The collection of stories and narratives is typical of Eva Kot’s work. In her installations she lets the viewer peek into her archive. She allows him to reflect on other realities and on the mechanisms and processes that shape our perception of ourselves and our surroundings. He creates landscapes in which we encounter normative patterns, stories of oppression and imaginative scenarios of how to transform them. The group exhibition at the Czech Centre in Vienna, to which Eva Kot’atková was invited together with Jiří Kovanda and Karolina Liberová, is no exception.
However, the impetus for association and reflection is not purely in the hands of the viewer; it also belongs to the other participating artists. Behind the idea of Jiří Kovanda and Karolína Liberová’s reactive collaboration on the story collected by Eva Kot’átka is not only their close working relationship, but also their interest in observing the ways in which artists of different generations and experiences confront the topic.

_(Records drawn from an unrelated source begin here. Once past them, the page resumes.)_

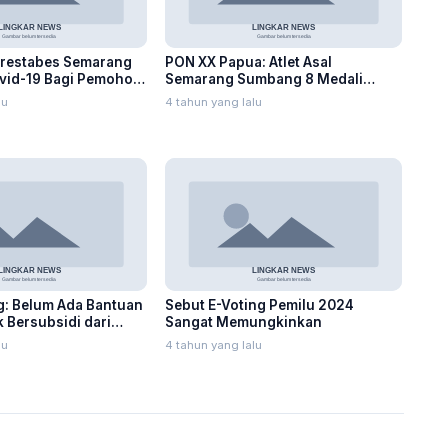
lrestabes Semarang
PON XX Papua: Atlet Asal
ovid-19 Bagi Pemohon
Semarang Sumbang 8 Medali
hingga Hari Ke-4
lu
4 tahun yang lalu
g: Belum Ada Bantuan
Sebut E-Voting Pemilu 2024
 Bersubsidi dari
Sangat Memungkinkan
lu
4 tahun yang lalu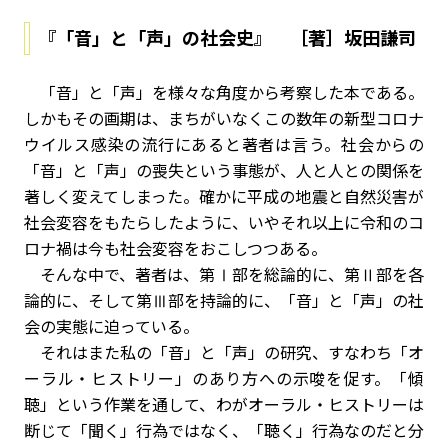
『「音」と「声」の社会史』 ［著］坂田謙司
「音」と「声」を様々な角度から考察した本である。
しかもその画期は、まちがいなくこの数年の新型コロナ
ウイルス感染の流行にあると著者は言う。社会からの
「音」と「声」の喪失という事態が、人と人との関係を
著しく変えてしまった。確かに平成の地震と自然災害が
社会変容をもたらしたように、いやそれ以上に令和のコ
ロナ禍は今も社会変容をおこしつつある。
そんな中で、著者は、第Ⅰ部を総論的に、第Ⅱ部を各
論的に、そして第Ⅲ部を持論的に、「音」と「声」の社
会の実態に迫っている。
それはまた私の「音」と「声」の研究、すなわち「オ
ーラル・ヒストリー」のあり方への示唆を促す。「傾
聴」という作業を通して、わがオーラル・ヒストリーは
断じて「聞く」行為ではなく、「聴く」行為なのだと分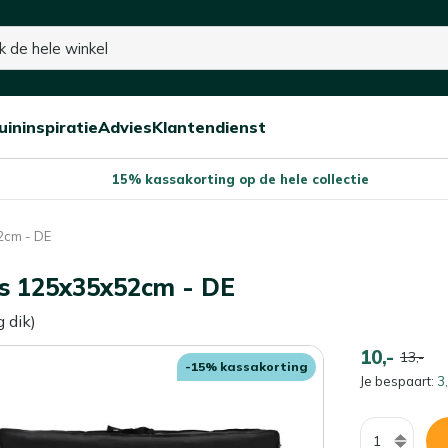
uininspiratie
Advies
Klantendienst
Open/sluit
Open/sluit
Open/sluit
Menu
Menu
Menu
15% kassakorting op de hele collectie
2cm - DE
ns 125x35x52cm - DE
g dik)
10,-
13,-
-15% kassakorting
Je bespaart:
3,
Aantal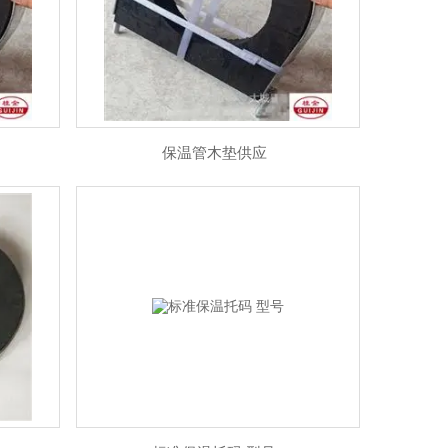
保温管木垫供应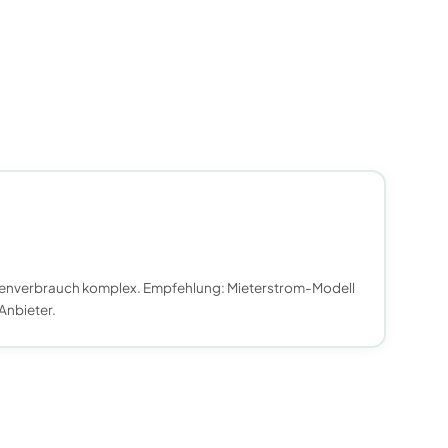
enverbrauch komplex. Empfehlung: Mieterstrom-Modell
Anbieter.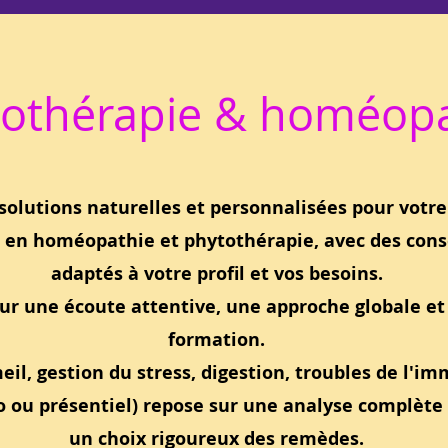
tothérapie & homéopa
solutions naturelles et personnalisées pour votre
en homéopathie et phytothérapie, avec des conse
adaptés à votre profil et vos besoins.
sur une écoute attentive, une approche globale e
formation.
l, gestion du stress, digestion, troubles de l'imm
o ou présentiel) repose sur une analyse complète 
un choix rigoureux des remèdes.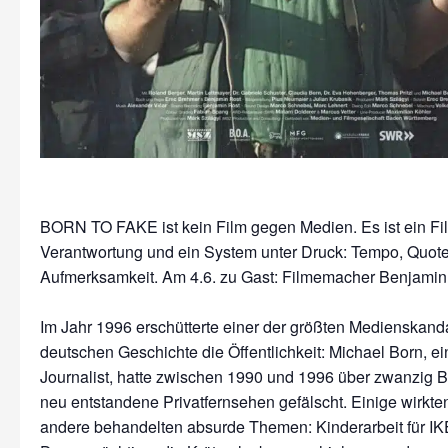
BORN TO FAKE ist kein Film gegen Medien. Es ist ein Fi
Verantwortung und ein System unter Druck: Tempo, Quote
Aufmerksamkeit. Am 4.6. zu Gast: Filmemacher Benjamin
Im Jahr 1996 erschütterte einer der größten Medienskand
deutschen Geschichte die Öffentlichkeit: Michael Born, e
Journalist, hatte zwischen 1990 und 1996 über zwanzig Be
neu entstandene Privatfernsehen gefälscht. Einige wirkten 
andere behandelten absurde Themen: Kinderarbeit für IKE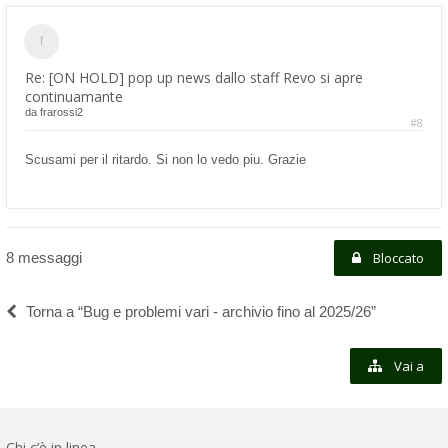
Re: [ON HOLD] pop up news dallo staff Revo si apre
continuamante
da
frarossi2
#8
Scusami per il ritardo. Si non lo vedo piu. Grazie
8 messaggi
Bloccato
Torna a “Bug e problemi vari - archivio fino al 2025/26”
Vai a
Chi c’è in linea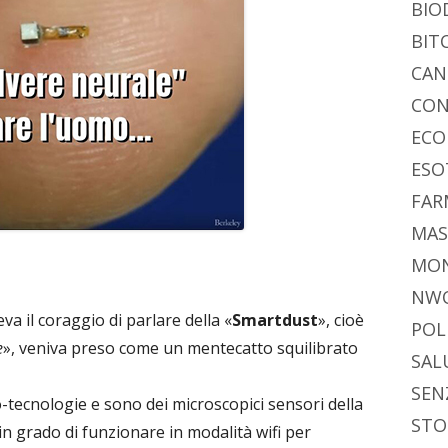
vi
ra
estra
BIO
di
BIT
CAN
CON
ECO
ESO
FAR
MAS
MO
NW
a il coraggio di parlare della «
Smartdust
», cioè
POL
e
», veniva preso come un mentecatto squilibrato
SAL
SEN
-tecnologie e sono dei microscopici sensori della
STO
in grado di funzionare in modalità wifi per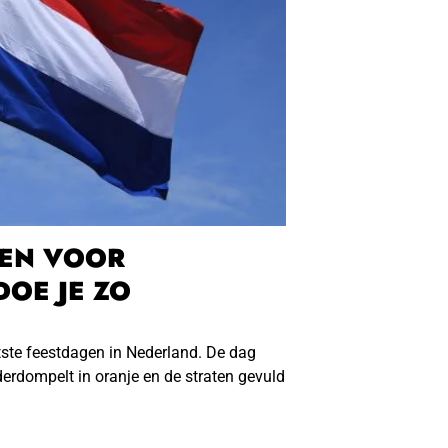
REN VOOR
OE JE ZO
ste feestdagen in Nederland. De dag
erdompelt in oranje en de straten gevuld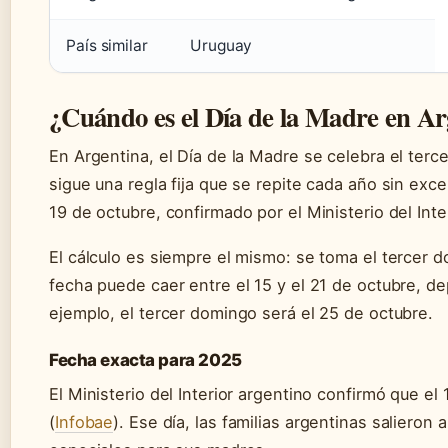
País similar
Uruguay
¿Cuándo es el Día de la Madre en Ar
En Argentina, el Día de la Madre se celebra el terc
sigue una regla fija que se repite cada año sin exc
19 de octubre, confirmado por el Ministerio del Inter
El cálculo es siempre el mismo: se toma el tercer 
fecha puede caer entre el 15 y el 21 de octubre, d
ejemplo, el tercer domingo será el 25 de octubre.
Fecha exacta para 2025
El Ministerio del Interior argentino confirmó que el
(
Infobae
). Ese día, las familias argentinas salieron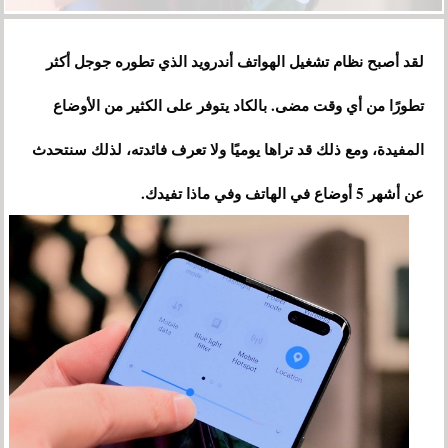
لقد أصبح نظام تشغيل الهواتف أندرويد الذي تطوره جوجل أكثر
تطورًا من أي وقت مضى. بالكاد يتوفر على الكثير من الأوضاع
المفيدة، ومع ذلك قد تراها يوميًا ولا تعرف فائدته، لذلك سنتحدث
عن أشهر 5 أوضاع في الهاتف وفي ماذا تفيدك.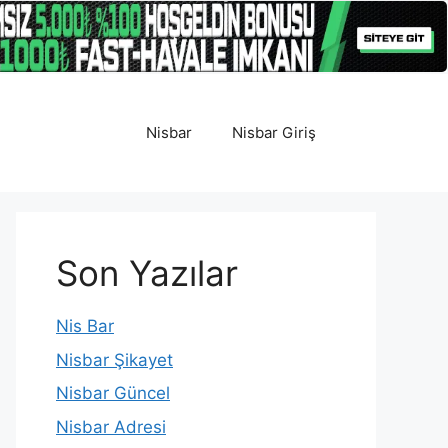
Nisbar
Nisbar Giriş
Son Yazılar
Nis Bar
Nisbar Şikayet
Nisbar Güncel
Nisbar Adresi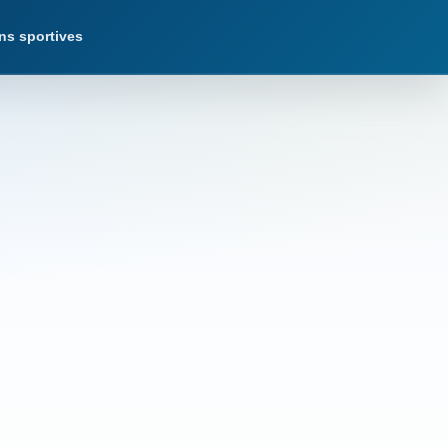
ns sportives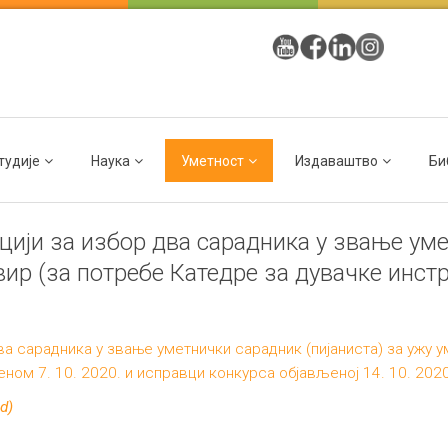
тудије
Наука
Уметност
Издаваштво
Би
цији за избор два сарадника у звање уме
ир (за потребе Катедре за дувачке инст
ва сарадника у звање уметнички сарадник (пијаниста) за ужу 
ном 7. 10. 2020. и исправци конкурса објављеној 14. 10. 2020
ed)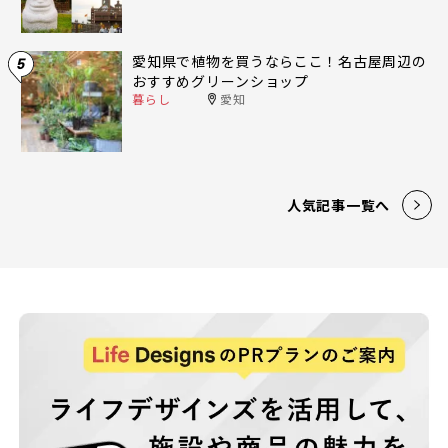
愛知県で植物を買うならここ！名古屋周辺の
5
おすすめグリーンショップ
暮らし
愛知
人気記事一覧へ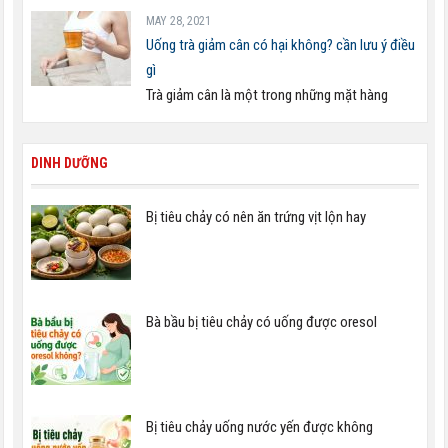
MAY 28, 2021
Uống trà giảm cân có hại không? cần lưu ý điều
gì
Trà giảm cân là một trong những mặt hàng
DINH DƯỠNG
Bị tiêu chảy có nên ăn trứng vịt lộn hay
Bà bầu bị tiêu chảy có uống được oresol
Bị tiêu chảy uống nước yến được không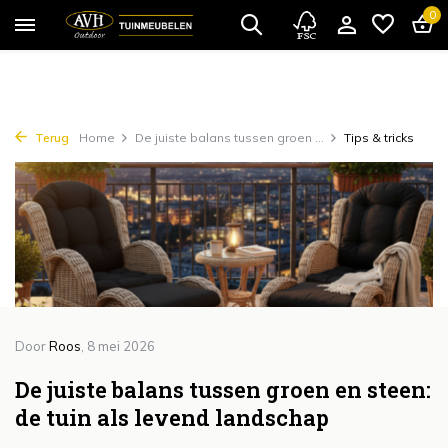
{!!% include 'snippets/cta.rain' %!!}
0
Terug
Home
De juiste balans tussen groen ...
Tips & tricks
Door
Roos
, 8 mei 2026
De juiste balans tussen groen en steen:
de tuin als levend landschap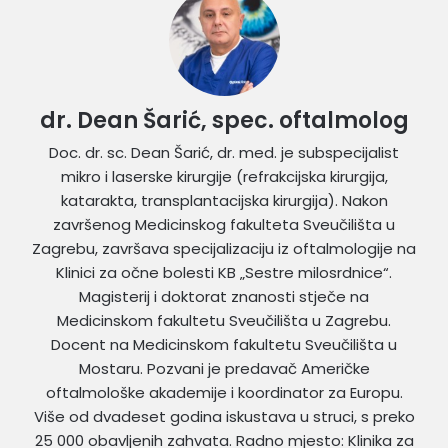
dr. Dean Šarić, spec. oftalmolog
Doc. dr. sc. Dean Šarić, dr. med. je subspecijalist
mikro i laserske kirurgije (refrakcijska kirurgija,
katarakta, transplantacijska kirurgija). Nakon
završenog Medicinskog fakulteta Sveučilišta u
Zagrebu, završava specijalizaciju iz oftalmologije na
Klinici za očne bolesti KB „Sestre milosrdnice“.
Magisterij i doktorat znanosti stječe na
Medicinskom fakultetu Sveučilišta u Zagrebu.
Docent na Medicinskom fakultetu Sveučilišta u
Mostaru. Pozvani je predavač Američke
oftalmološke akademije i koordinator za Europu.
Više od dvadeset godina iskustava u struci, s preko
25 000 obavljenih zahvata. Radno mjesto: Klinika za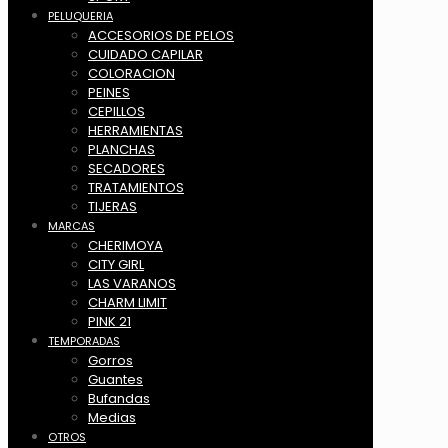
PELUQUERIA
ACCESORIOS DE PELOS
CUIDADO CAPILAR
COLORACION
PEINES
CEPILLOS
HERRAMIENTAS
PLANCHAS
SECADORES
TRATAMIENTOS
TIJERAS
MARCAS
CHERIMOYA
CITY GIRL
LAS VARANOS
CHARM LIMIT
PINK 21
TEMPORADAS
Gorros
Guantes
Bufandas
Medias
OTROS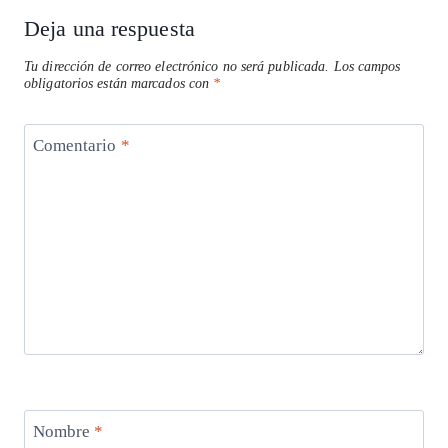
Deja una respuesta
Tu dirección de correo electrónico no será publicada.
Los campos
obligatorios están marcados con
*
Comentario
*
Nombre
*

Jiří Kovanda is best known for his artistic actions from the 1970s in totalitarian Czechoslovakia, which are preserved through the artist’s documentation. The photographic record of the event is pasted on white paper, with a cut-out caption above the photo, written on a typewriter, with the name, date and location of the event. These are minimalist actions and interventions, so subtle that they may be almost imperceptible to passers-by. Through today’s lens, the work is seen in conjunction with the actions of the secret police. The objects of surveillance cannot be visibly distinguished from other citizens, and it is only through the archives that we learn that the individual under surveillance, who was engaged in everyday activities, was perceived as committing activities against the state. Kovand’s contemporary artwork is similarly minimalist and subtle, yet subversive at the same time. Through unobtrusive gestures in space and time, he draws attention to the complex system of connections that binds the object to its environment.
Karolína Liberová recently completed her studies at the Academy of Arts and Crafts in the fashion design studio. She received her artistic education in the Czech Republic, Austria and Sweden. In her work she deals with the question of whether we can think about the corporeality of objects. More specifically, how our understanding of objects changes when we stop perceiving them as inanimate entities, subordinate to humans. Above all, she is interested in the memory and experience of these objects. In this way, she opens up a new cosmos of relations and relations.
Lenka’s group exhibition outlines the story of the giraffe and at the same time serves as a stimulus to think about what it can tell us about our society and the world we live in. How many more of these are found not only in museums but also in our surroundings without us even noticing them?